To capture errors and optionally non-2xx responses from Clerk-style middleware rejections, wrap your middleware with withNextMiddleware:
import { withNextMiddleware } from 'errorcore/nextjs';
import { clerkMiddleware } from '@clerk/nextjs/server';
export default withNextMiddleware(clerkMiddleware());Control which response status codes trigger a capture:
errorcore.init({
captureMiddlewareStatusCodes: [500, 502, 503, 504], // or 'all', or 'none' (default)
});undefined returns (pass-through middleware) are never captured regardless of this setting. The ALS context started by withNextMiddleware propagates automatically into the downstream route handler.
npm test # unit + always-on integration
npm run coverage # produce a coverage/ report
EC_INTEGRATION_PG=1 npm test # add real-pg suite (needs Postgres)
EC_INTEGRATION_MYSQL=1 npm test # add real-mysql suite (needs MySQL)
EC_SMOKE_NEXTJS=1 npm test # run the Next.js smoke harness tooThe mongodb integration suite uses mongodb-memory-server and runs
unconditionally — the binary is downloaded once and cached at
~/.cache/mongodb-binaries. The ioredis suite runs against an
in-process RESP-2 stub so it always runs too.

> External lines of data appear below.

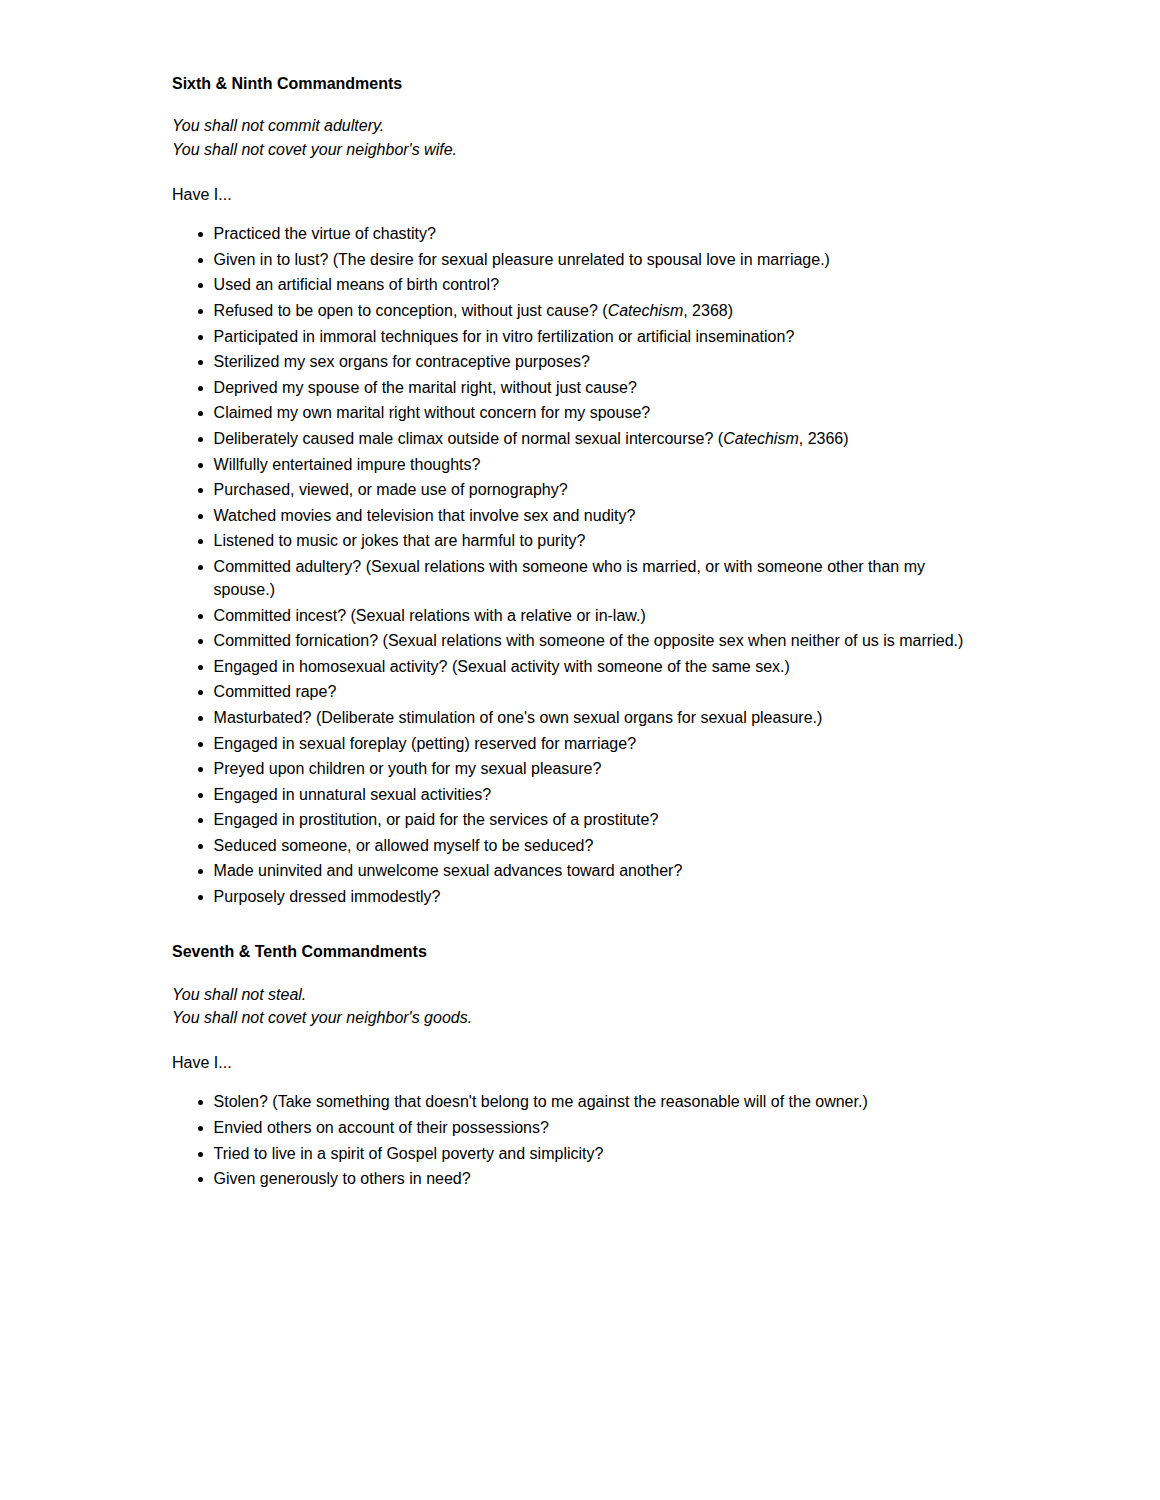Sixth & Ninth Commandments
You shall not commit adultery. You shall not covet your neighbor's wife.
Have I...
Practiced the virtue of chastity?
Given in to lust? (The desire for sexual pleasure unrelated to spousal love in marriage.)
Used an artificial means of birth control?
Refused to be open to conception, without just cause? (Catechism, 2368)
Participated in immoral techniques for in vitro fertilization or artificial insemination?
Sterilized my sex organs for contraceptive purposes?
Deprived my spouse of the marital right, without just cause?
Claimed my own marital right without concern for my spouse?
Deliberately caused male climax outside of normal sexual intercourse? (Catechism, 2366)
Willfully entertained impure thoughts?
Purchased, viewed, or made use of pornography?
Watched movies and television that involve sex and nudity?
Listened to music or jokes that are harmful to purity?
Committed adultery? (Sexual relations with someone who is married, or with someone other than my spouse.)
Committed incest? (Sexual relations with a relative or in-law.)
Committed fornication? (Sexual relations with someone of the opposite sex when neither of us is married.)
Engaged in homosexual activity? (Sexual activity with someone of the same sex.)
Committed rape?
Masturbated? (Deliberate stimulation of one's own sexual organs for sexual pleasure.)
Engaged in sexual foreplay (petting) reserved for marriage?
Preyed upon children or youth for my sexual pleasure?
Engaged in unnatural sexual activities?
Engaged in prostitution, or paid for the services of a prostitute?
Seduced someone, or allowed myself to be seduced?
Made uninvited and unwelcome sexual advances toward another?
Purposely dressed immodestly?
Seventh & Tenth Commandments
You shall not steal. You shall not covet your neighbor's goods.
Have I...
Stolen? (Take something that doesn't belong to me against the reasonable will of the owner.)
Envied others on account of their possessions?
Tried to live in a spirit of Gospel poverty and simplicity?
Given generously to others in need?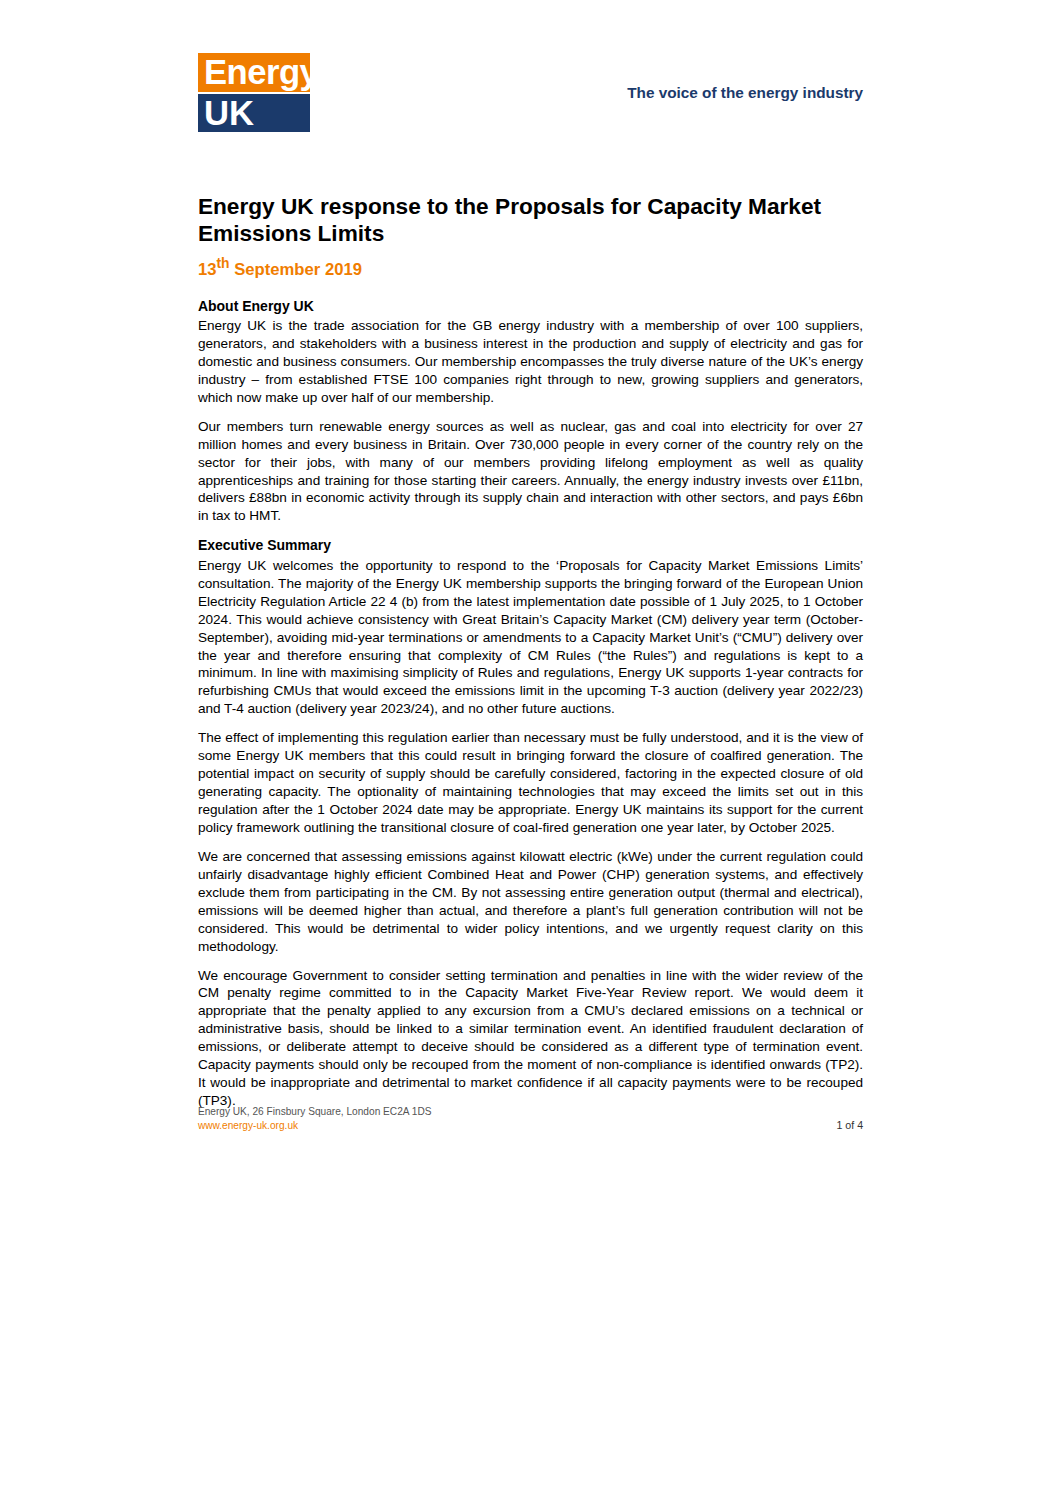Energy UK
The voice of the energy industry
Energy UK response to the Proposals for Capacity Market Emissions Limits
13th September 2019
About Energy UK
Energy UK is the trade association for the GB energy industry with a membership of over 100 suppliers, generators, and stakeholders with a business interest in the production and supply of electricity and gas for domestic and business consumers. Our membership encompasses the truly diverse nature of the UK’s energy industry – from established FTSE 100 companies right through to new, growing suppliers and generators, which now make up over half of our membership.
Our members turn renewable energy sources as well as nuclear, gas and coal into electricity for over 27 million homes and every business in Britain. Over 730,000 people in every corner of the country rely on the sector for their jobs, with many of our members providing lifelong employment as well as quality apprenticeships and training for those starting their careers. Annually, the energy industry invests over £11bn, delivers £88bn in economic activity through its supply chain and interaction with other sectors, and pays £6bn in tax to HMT.
Executive Summary
Energy UK welcomes the opportunity to respond to the ‘Proposals for Capacity Market Emissions Limits’ consultation. The majority of the Energy UK membership supports the bringing forward of the European Union Electricity Regulation Article 22 4 (b) from the latest implementation date possible of 1 July 2025, to 1 October 2024. This would achieve consistency with Great Britain’s Capacity Market (CM) delivery year term (October-September), avoiding mid-year terminations or amendments to a Capacity Market Unit’s (“CMU”) delivery over the year and therefore ensuring that complexity of CM Rules (“the Rules”) and regulations is kept to a minimum. In line with maximising simplicity of Rules and regulations, Energy UK supports 1-year contracts for refurbishing CMUs that would exceed the emissions limit in the upcoming T-3 auction (delivery year 2022/23) and T-4 auction (delivery year 2023/24), and no other future auctions.
The effect of implementing this regulation earlier than necessary must be fully understood, and it is the view of some Energy UK members that this could result in bringing forward the closure of coalfired generation. The potential impact on security of supply should be carefully considered, factoring in the expected closure of old generating capacity. The optionality of maintaining technologies that may exceed the limits set out in this regulation after the 1 October 2024 date may be appropriate. Energy UK maintains its support for the current policy framework outlining the transitional closure of coal-fired generation one year later, by October 2025.
We are concerned that assessing emissions against kilowatt electric (kWe) under the current regulation could unfairly disadvantage highly efficient Combined Heat and Power (CHP) generation systems, and effectively exclude them from participating in the CM. By not assessing entire generation output (thermal and electrical), emissions will be deemed higher than actual, and therefore a plant’s full generation contribution will not be considered. This would be detrimental to wider policy intentions, and we urgently request clarity on this methodology.
We encourage Government to consider setting termination and penalties in line with the wider review of the CM penalty regime committed to in the Capacity Market Five-Year Review report. We would deem it appropriate that the penalty applied to any excursion from a CMU’s declared emissions on a technical or administrative basis, should be linked to a similar termination event. An identified fraudulent declaration of emissions, or deliberate attempt to deceive should be considered as a different type of termination event. Capacity payments should only be recouped from the moment of non-compliance is identified onwards (TP2). It would be inappropriate and detrimental to market confidence if all capacity payments were to be recouped (TP3).
Energy UK, 26 Finsbury Square, London EC2A 1DS
www.energy-uk.org.uk
1 of 4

The pg and mysql2 suites are gated behind environment variables
because they need a reachable database. CI does not run them; see
CONTRIBUTING.md for
the local docker / podman one-liners.
Coverage baseline (recorded 2026-05-01): 73.9% statements, 64.52% branches, 80.94% functions, 74.95% lines. The threshold is intentionally not enforced; the report is observability-only. Run npm run coverage and open coverage/index.html for the per-file breakdown.
Report vulnerabilities via issues or privately.
Encryption key rotation is supported via previousEncryptionKeys in the config. See the Key rotation runbook for the operational sequence.
PolyForm Small Business 1.0.0. Free for individuals and companies under $1M revenue. Commercial license required above that threshold.